That change mattered. Divine right could not be verified. Votes could be counted. Where monarchs ruled by decree, presidents would govern by consent. Jefferson's was a world where legitimacy would no longer descend from above but rise from below, from what the people perceived would make them happy.
This was revolutionary. Britain held parliamentary elections, but the United States combined regular legislative and executive elections in a way that arguably made it the world’s first modern democracy.
Jefferson’s idea seemed modest: happiness, not divine will. Yet in that modesty lay its radical promise. Government and markets alike would exist not to impose order but to enable individuals to shape their own lives. Smith’s invisible hand and Jefferson’s ballot box became twin arenas where citizens, through dollars spent and votes cast, could pursue their ambitions and shape their world.
When Abraham Lincoln rose at Gettysburg to justify a war that threatened the nation’s survival, he did not turn to the Constitution. He returned to Jefferson. It was the Declaration’s assertion — that all are created equal and that government exists to serve the governed — that Lincoln called the nation’s true founding idea.

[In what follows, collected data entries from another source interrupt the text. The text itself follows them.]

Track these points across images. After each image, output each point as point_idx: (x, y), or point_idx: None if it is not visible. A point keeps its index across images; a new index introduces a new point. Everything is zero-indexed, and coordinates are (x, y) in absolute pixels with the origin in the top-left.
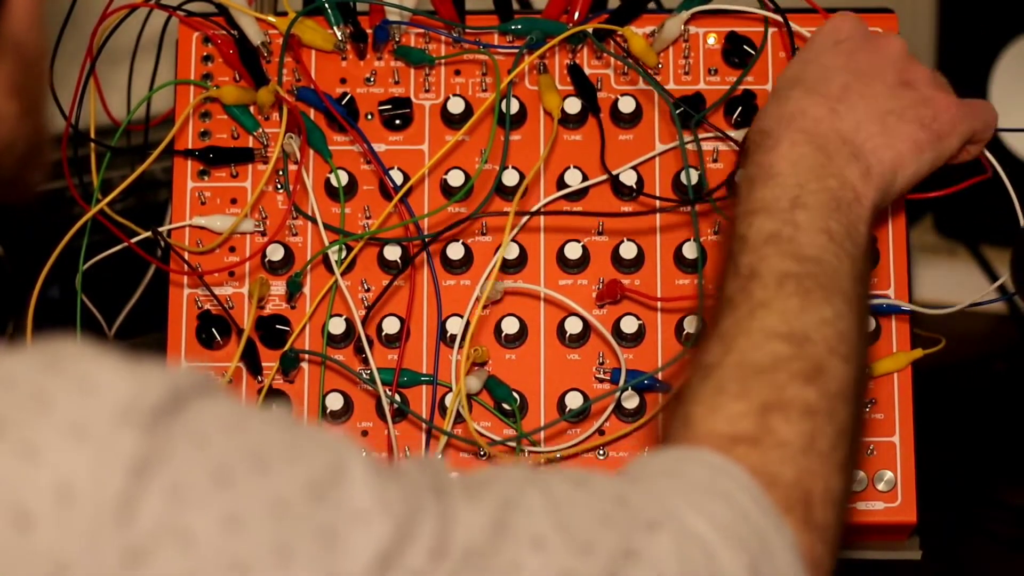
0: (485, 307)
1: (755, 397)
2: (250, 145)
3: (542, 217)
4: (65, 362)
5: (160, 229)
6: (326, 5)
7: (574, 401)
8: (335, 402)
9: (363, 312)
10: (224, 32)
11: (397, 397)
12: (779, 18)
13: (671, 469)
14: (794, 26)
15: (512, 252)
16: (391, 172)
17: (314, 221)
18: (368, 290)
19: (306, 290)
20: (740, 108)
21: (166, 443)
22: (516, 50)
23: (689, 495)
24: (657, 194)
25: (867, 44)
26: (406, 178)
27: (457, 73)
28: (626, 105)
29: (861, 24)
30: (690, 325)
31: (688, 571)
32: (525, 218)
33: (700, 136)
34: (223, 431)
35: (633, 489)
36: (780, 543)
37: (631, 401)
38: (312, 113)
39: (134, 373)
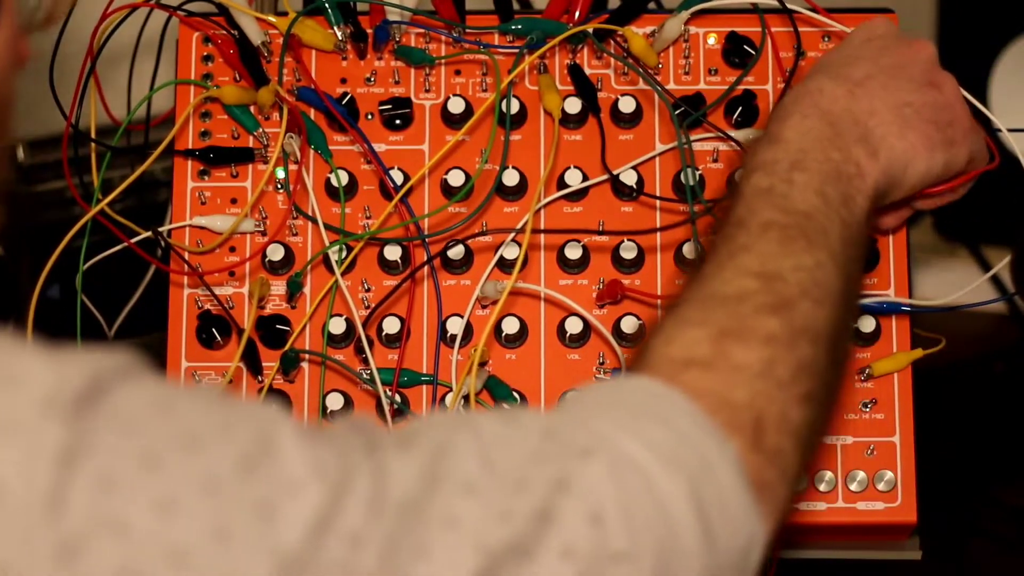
0: (484, 307)
1: (714, 324)
2: (250, 145)
3: (543, 217)
4: None
5: (160, 229)
6: (326, 5)
7: None
8: (335, 402)
9: (363, 312)
10: (224, 32)
11: (397, 397)
12: (783, 13)
13: (605, 398)
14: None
15: (512, 253)
16: (391, 172)
17: (314, 221)
18: (368, 290)
19: (306, 290)
20: (740, 108)
21: (90, 432)
22: (516, 50)
23: (622, 420)
24: (657, 194)
25: (898, 44)
26: (406, 178)
27: (457, 73)
28: (626, 105)
29: (895, 28)
30: None
31: (625, 495)
32: (526, 221)
33: (701, 136)
34: (149, 414)
35: (563, 420)
36: (722, 461)
37: None
38: (312, 113)
39: (55, 362)
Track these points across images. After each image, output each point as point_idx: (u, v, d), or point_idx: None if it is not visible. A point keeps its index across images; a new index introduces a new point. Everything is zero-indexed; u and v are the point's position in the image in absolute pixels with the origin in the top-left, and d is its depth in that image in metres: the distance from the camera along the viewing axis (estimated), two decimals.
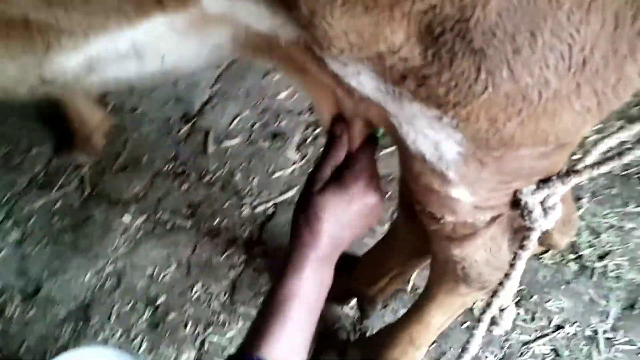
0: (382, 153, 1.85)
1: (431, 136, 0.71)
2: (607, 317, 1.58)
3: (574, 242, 1.71)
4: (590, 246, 1.71)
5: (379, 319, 1.60)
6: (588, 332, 1.56)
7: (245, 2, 0.66)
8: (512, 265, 0.90)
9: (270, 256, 1.74)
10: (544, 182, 0.82)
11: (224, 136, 2.04)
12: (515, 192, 0.82)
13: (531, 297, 1.62)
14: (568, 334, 1.56)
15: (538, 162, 0.76)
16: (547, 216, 0.82)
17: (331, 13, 0.58)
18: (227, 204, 1.87)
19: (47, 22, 0.72)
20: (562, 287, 1.63)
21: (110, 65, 0.78)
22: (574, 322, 1.58)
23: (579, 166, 0.81)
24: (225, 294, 1.69)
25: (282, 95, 2.14)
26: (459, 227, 0.89)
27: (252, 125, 2.06)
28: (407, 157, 0.78)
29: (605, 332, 1.56)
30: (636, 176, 1.87)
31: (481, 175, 0.75)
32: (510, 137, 0.67)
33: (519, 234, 0.97)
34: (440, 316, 1.23)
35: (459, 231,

The Declaration of Independence did something extraordinary. It replaced the invisible decrees of monarchs with the visible hopes (or at least countable ballots) of citizens. It made happiness the compass for navigating this new world.
Jefferson’s Declaration and Smith’s Wealth of Nations together launched a world shaped not by kings or mystics, but by citizens — expressing their will through markets and ballots, building a future no monarch could command or predict.
Two hundred and fifty years later, that interplay continues. Happiness remains elusive, unfinished, and yet still animates the choices we make — at cash registers and ballot boxes alike.
So no — the Declaration has not always delivered unity or love or even respect. But it did deliver something far more enduring. It gave ordinary people the right to shape the government and markets as their tool, not a king’s.
And that, more than anything, is what the Declaration of Independence is about.